Kosteljanetz M, von Buchwald C, Poulsgård L, Rasmussen N, Wagner A
H:S Rigshospitalet, Neurocentret, neurokirurgisk afdeling, HovedOrtoCentret, øre-naese-hals-kirurgisk klinik.
Ugeskr Laeger. 2001 Aug 6;163(32):4201-3.
Conventionally, cranionasal cerebrospinal fluid (CSF) fistulas have been closed by repair of the dural defect via an open craniotomy. These techniques may be cumbersome, not without complications, and far from successful. In recent years, endoscopic techniques have been developed in the field of nasal surgery and neurosurgery. Furthermore, by means of computer-aided surgery or neuronavigation, it is possible to identify the surgical track with a high degree of accuracy and, by the same token, identify the defect in the cranium.
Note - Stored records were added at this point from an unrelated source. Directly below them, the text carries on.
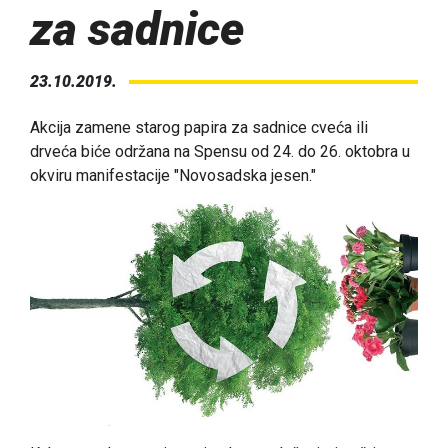
za sadnice
23.10.2019.
Akcija zamene starog papira za sadnice cveća ili
drveća biće održana na Spensu od 24. do 26. oktobra u
okviru manifestacije "Novosadska jesen."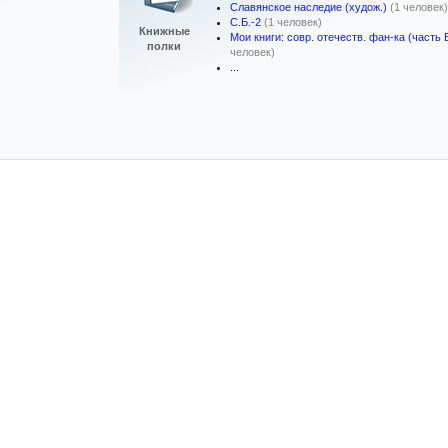
Славянское наследие (худож.)
(1 человек)
С.Б.-2
(1 человек)
Книжные
Мои книги: совр. отечеств. фан-ка (часть 
полки
человек)
...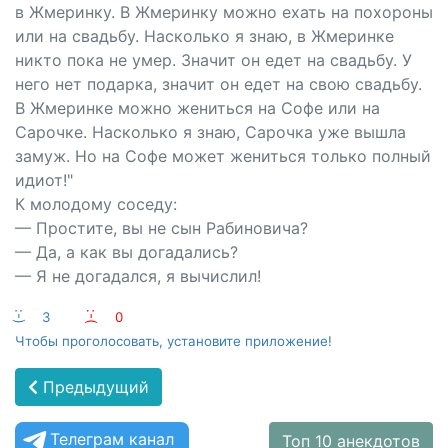
в Жмеринку. В Жмеринку можно ехать на похороны
или на свадьбу. Насколько я знаю, в Жмеринке
никто пока не умер. Значит он едет на свадьбу. У
него нет подарка, значит он едет на свою свадьбу.
В Жмеринке можно жениться на Софе или на
Сарочке. Насколько я знаю, Сарочка уже вышла
замуж. Но на Софе может жениться только полный
идиот!"
К молодому соседу:
— Простите, вы не сын Рабиновича?
— Да, а как вы догадались?
— Я не догадался, я вычислил!
:-)
3
:-(
0
Чтобы проголосовать, установите приложение!
Предыдущий
Телеграм канал
Топ 10 анекдотов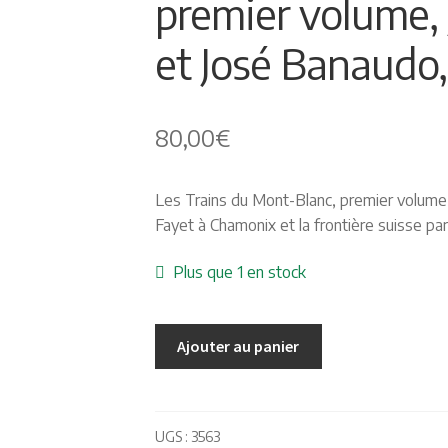
premier volume, 
et José Banaudo
80,00
€
Les Trains du Mont-Blanc, premier volume
Fayet à Chamonix et la frontière suisse pa
Plus que 1 en stock
Ajouter au panier
UGS :
3563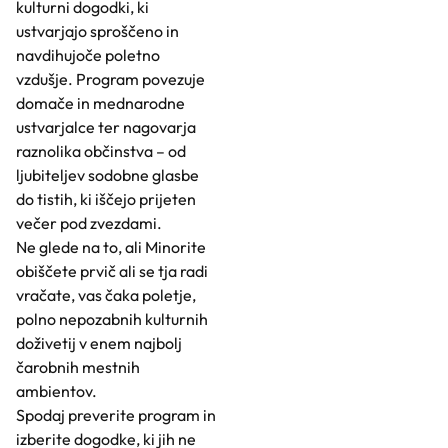
kulturni dogodki, ki
ustvarjajo sproščeno in
navdihujoče poletno
vzdušje. Program povezuje
domače in mednarodne
ustvarjalce ter nagovarja
raznolika občinstva – od
ljubiteljev sodobne glasbe
do tistih, ki iščejo prijeten
večer pod zvezdami.
Ne glede na to, ali Minorite
obiščete prvič ali se tja radi
vračate, vas čaka poletje,
polno nepozabnih kulturnih
doživetij v enem najbolj
čarobnih mestnih
ambientov.
Spodaj preverite program in
izberite dogodke, ki jih ne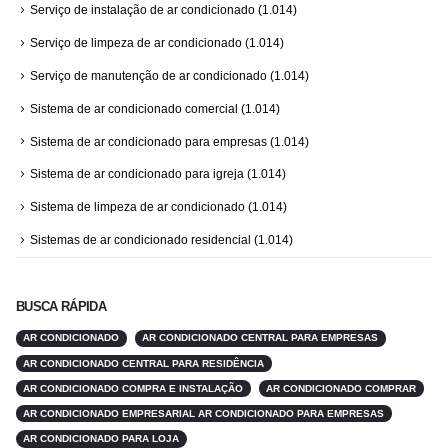
Serviço de instalação de ar condicionado
(1.014)
Serviço de limpeza de ar condicionado
(1.014)
Serviço de manutenção de ar condicionado
(1.014)
Sistema de ar condicionado comercial
(1.014)
Sistema de ar condicionado para empresas
(1.014)
Sistema de ar condicionado para igreja
(1.014)
Sistema de limpeza de ar condicionado
(1.014)
Sistemas de ar condicionado residencial
(1.014)
BUSCA RÁPIDA
AR CONDICIONADO
AR CONDICIONADO CENTRAL PARA EMPRESAS
AR CONDICIONADO CENTRAL PARA RESIDÊNCIA
AR CONDICIONADO COMPRA E INSTALAÇÃO
AR CONDICIONADO COMPRAR
AR CONDICIONADO EMPRESARIAL AR CONDICIONADO PARA EMPRESAS
AR CONDICIONADO PARA LOJA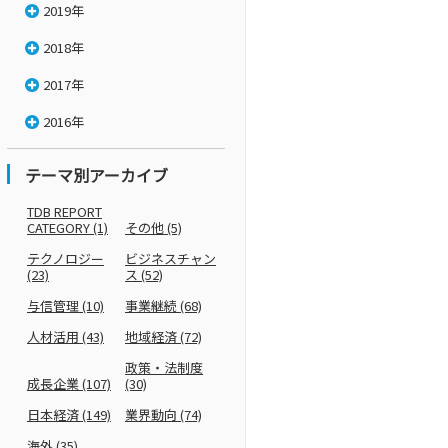
2019年
2018年
2017年
2016年
テーマ別アーカイブ
TDB REPORT
CATEGORY
(1)
その他
(5)
テクノロジー
ビジネスチャン
(23)
ス
(52)
与信管理
(10)
事業継続
(68)
人材活用
(43)
地域経済
(72)
政策・法制度
成長企業
(107)
(30)
日本経済
(149)
業界動向
(74)
海外
(35)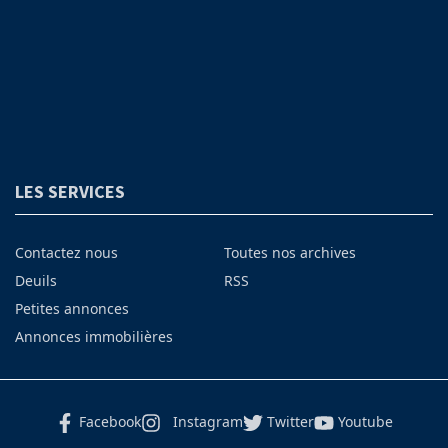
LES SERVICES
Contactez nous
Toutes nos archives
Deuils
RSS
Petites annonces
Annonces immobilières
Facebook
Instagram
Twitter
Youtube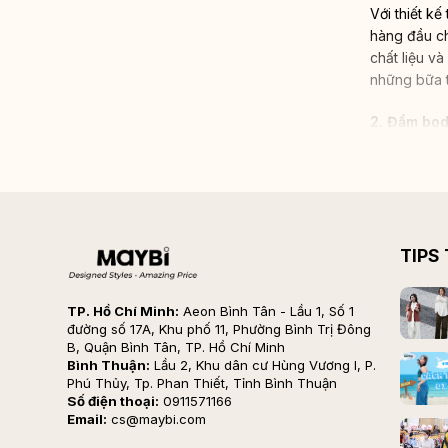
Với thiết k
hàng đầu ch
chất liệu v
những bữa t
2. Đầm bo
TIPS
TP. Hồ Chí Minh:
Aeon Bình Tân - Lầu 1, Số 1
đường số 17A, Khu phố 11, Phường Bình Trị Đông
B, Quận Bình Tân, TP. Hồ Chí Minh
Bình Thuận:
Lầu 2, Khu dân cư Hùng Vương I, P.
Phú Thủy, Tp. Phan Thiết, Tỉnh Bình Thuận
Số điện thoại:
0911571166
Email:
cs@maybi.com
By combining the endoscopic technique with computer-aided surgery, we have operated on six patients with cranionasal CSF fistulas endonasally. The fistula was confirmed before surgery by subaracnoidal injection of fluorescein.
The surgery was successful and without any complications in all six cases.
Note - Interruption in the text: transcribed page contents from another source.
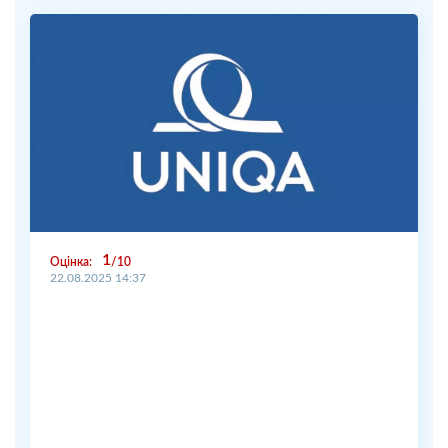
1
Оцінка:
10
22.08.2025 14:37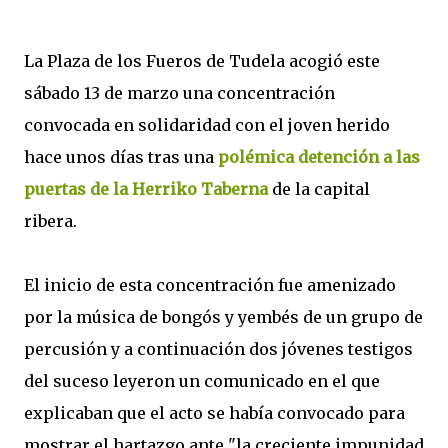
La Plaza de los Fueros de Tudela acogió este
sábado 13 de marzo una concentración
convocada en solidaridad con el joven herido
hace unos días tras una
polémica detención a las
puertas de la Herriko Taberna
de la capital
ribera.
El inicio de esta concentración fue amenizado
por la música de bongós y yembés de un grupo de
percusión y a continuación dos jóvenes testigos
del suceso leyeron un comunicado en el que
explicaban que el acto se había convocado para
mostrar el hartazgo ante "la creciente impunidad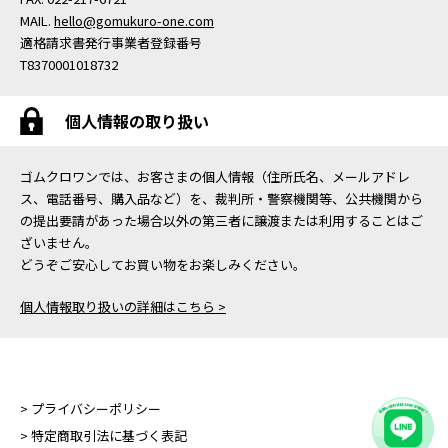
MAIL.
hello@gomukuro-one.com
適格請求書発行事業者登録番号
T8370001018732
個人情報の取り扱い
ゴムクロワンでは、お客さまの個人情報（住所氏名、メールアドレ
ス、電話番号、購入品など）を、裁判所・警察機関等、公共機関から
の提出要請があった場合以外の第三者に譲渡または利用することはご
ざいません。
どうぞご安心してお買い物をお楽しみください。
個人情報取り扱いの詳細はこちら >
> プライバシーポリシー
> 特定商取引法に基づく表記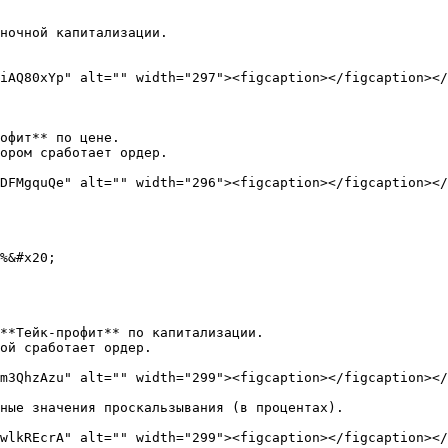
ночной капитализации.

iAQ80xYp" alt="" width="297"><figcaption></figcaption></
офит** по цене.

ором сработает ордер.

DFMgquQe" alt="" width="296"><figcaption></figcaption></
%&#x20;

**Тейк-профит** по капитализации.

ой сработает ордер.

m3QhzAzu" alt="" width="299"><figcaption></figcaption></
ные значения проскальзывания (в процентах).

wlkREcrA" alt="" width="299"><figcaption></figcaption></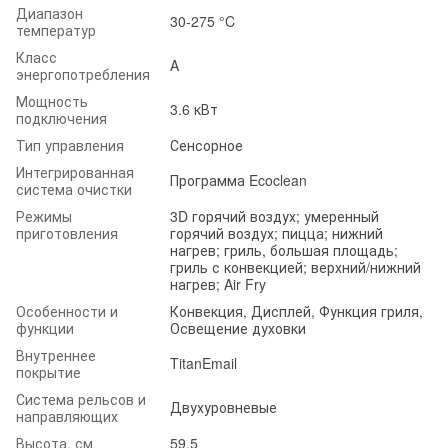
Диапазон
30-275 °C
температур
Класс
A
энергопотребления
Мощность
3.6 кВт
подключения
Тип управления
Сенсорное
Интегрированная
Программа Ecoclean
система очистки
Режимы
3D горячий воздух; умеренный
приготовления
горячий воздух; пицца; нижний
нагрев; гриль, большая площадь;
гриль с конвекцией; верхний/нижний
нагрев; Air Fry
Особенности и
Конвекция, Дисплей, Функция гриля,
функции
Освещение духовки
Внутреннее
TitanEmail
покрытие
Система рельсов и
Двухуровневые
направляющих
Высота, см
59.5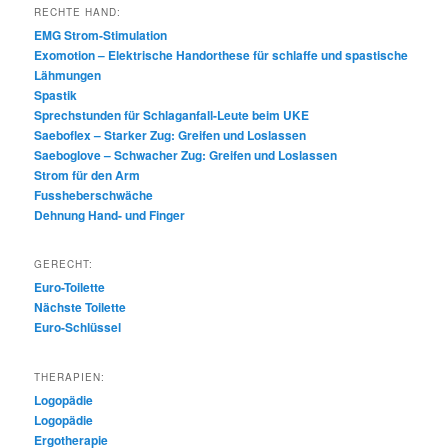
RECHTE HAND:
EMG Strom-Stimulation
Exomotion – Elektrische Handorthese für schlaffe und spastische
Lähmungen
Spastik
Sprechstunden für Schlaganfall-Leute beim UKE
Saeboflex – Starker Zug: Greifen und Loslassen
Saeboglove – Schwacher Zug: Greifen und Loslassen
Strom für den Arm
Fussheberschwäche
Dehnung Hand- und Finger
GERECHT:
Euro-Toilette
Nächste Toilette
Euro-Schlüssel
THERAPIEN:
Logopädie
Logopädie
Ergotherapie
The method is recommended as the operation of first choice for cranionasal CFS fistulas, as compared to transcranial surgery. It is probably more efficient and with fewer complications than conventional surgery. A collaboration between neurosurgeons and ENT surgeons, like ours, can be recommended.
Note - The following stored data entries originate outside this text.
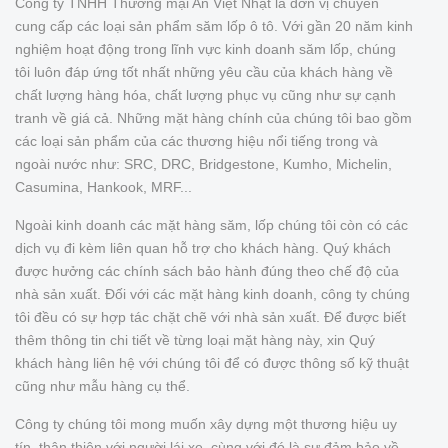
Công ty TNHH Thương mại An Việt Nhật là đơn vị chuyên
cung cấp các loại sản phẩm săm lốp ô tô. Với gần 20 năm kinh
nghiệm hoạt động trong lĩnh vực kinh doanh săm lốp, chúng
tôi luôn đáp ứng tốt nhất những yêu cầu của khách hàng về
chất lượng hàng hóa, chất lượng phục vụ cũng như sự cạnh
tranh về giá cả. Những mặt hàng chính của chúng tôi bao gồm
các loại sản phẩm của các thương hiệu nổi tiếng trong và
ngoài nước như: SRC, DRC, Bridgestone, Kumho, Michelin,
Casumina, Hankook, MRF...
Ngoài kinh doanh các mặt hàng săm, lốp chúng tôi còn có các
dịch vụ đi kèm liên quan hỗ trợ cho khách hàng. Quý khách
được hưởng các chính sách bảo hành đúng theo chế độ của
nhà sản xuất. Đối với các mặt hàng kinh doanh, công ty chúng
tôi đều có sự hợp tác chặt chẽ với nhà sản xuất. Để được biết
thêm thông tin chi tiết về từng loại mặt hàng này, xin Quý
khách hàng liên hệ với chúng tôi để có được thông số kỹ thuật
cũng như mẫu hàng cụ thể.
Công ty chúng tôi mong muốn xây dựng một thương hiệu uy
tín, thân thiện với người lái xe, cùng với đó là sự đảm bảo về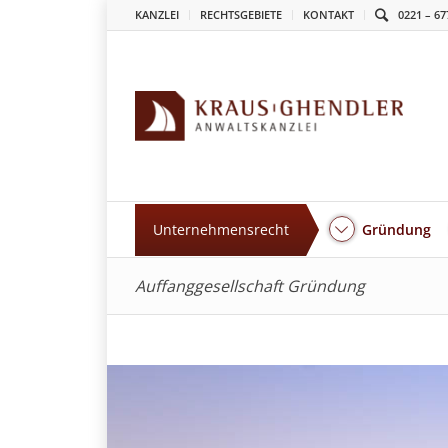
KANZLEI
RECHTSGEBIETE
KONTAKT
0221 – 67
Unternehmensrecht
Gründung
Auffanggesellschaft Gründung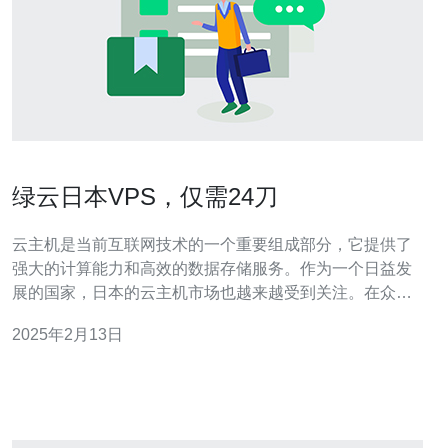
绿云日本VPS，仅需24刀
云主机是当前互联网技术的一个重要组成部分，它提供了
强大的计算能力和高效的数据存储服务。作为一个日益发
展的国家，日本的云主机市场也越来越受到关注。在众多
的云主机服务商中，绿云日本VPS是一家备受推崇的选
2025年2月13日
择。 绿云日本VPS的优势 1. 价格实惠：绿云日本VPS的价
格非常实惠，仅需24刀即可享受到高性能的云主机服务。
相比其他竞争对手，绿云日本V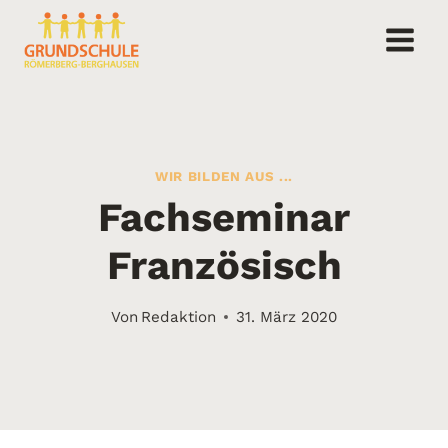
Zum
Inhalt
springen
WIR BILDEN AUS ...
Fachseminar
Französisch
Von
Redaktion
31. März 2020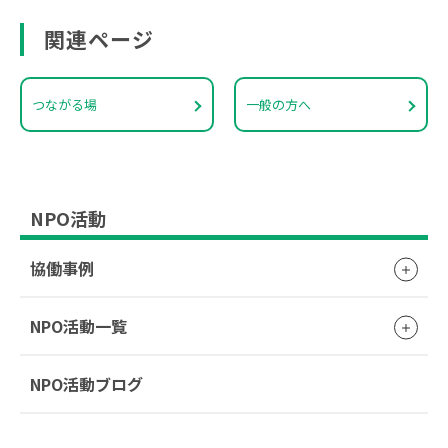
関連ページ
つながる場
一般の方へ
NPO活動
協働事例
NPO活動一覧
NPO活動ブログ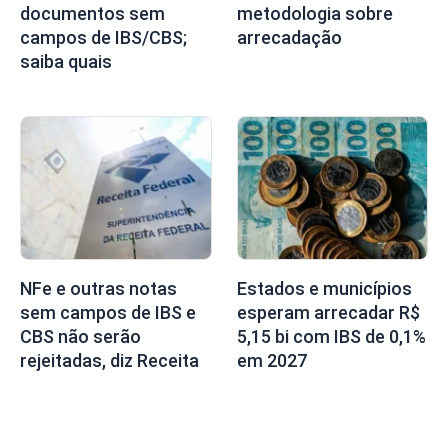
documentos sem
metodologia sobre
campos de IBS/CBS;
arrecadação
saiba quais
NFe e outras notas
Estados e municípios
sem campos de IBS e
esperam arrecadar R$
CBS não serão
5,15 bi com IBS de 0,1%
rejeitadas, diz Receita
em 2027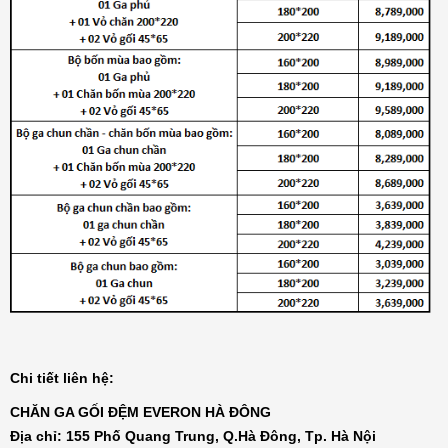
Đệm bông ép Artemis
6.200.000₫
Đệm bông ép Everon
1.771.000₫
Đệm than hoạt tính Everon
4.136.000₫
Chi tiết liên hệ:
CHĂN GA GỐI ĐỆM EVERON HÀ ĐÔNG
Đệm lò xo Everon Pocket pops
Địa chỉ: 155 Phố Quang Trung, Q.Hà Đông, Tp. Hà Nội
传统上,颅鼻脑脊液瘘通过开颅手术修复硬脑膜缺损来闭合。这些技术可能操作繁琐,并非没有并发症,而且远非总能成功。近年来,鼻科手术和神经外科领域已开发出内镜技术。此外,借助计算机辅助手术或神经导航,可以高度精确地确定手术路径,同样也能确定颅骨缺损。
通过将内镜技术与计算机辅助手术相结合,我们对6例颅鼻脑脊液瘘患者进行了鼻内镜手术。术前通过蛛网膜下腔注射荧光素确认瘘口。
所有6例手术均成功且无任何并发症。
与经颅手术相比,该方法被推荐为颅鼻脑脊液瘘的首选手术方式。它可能比传统手术更有效且并发症更少。像我们这样的神经外科医生和耳鼻喉科医生之间的合作是值得推荐的。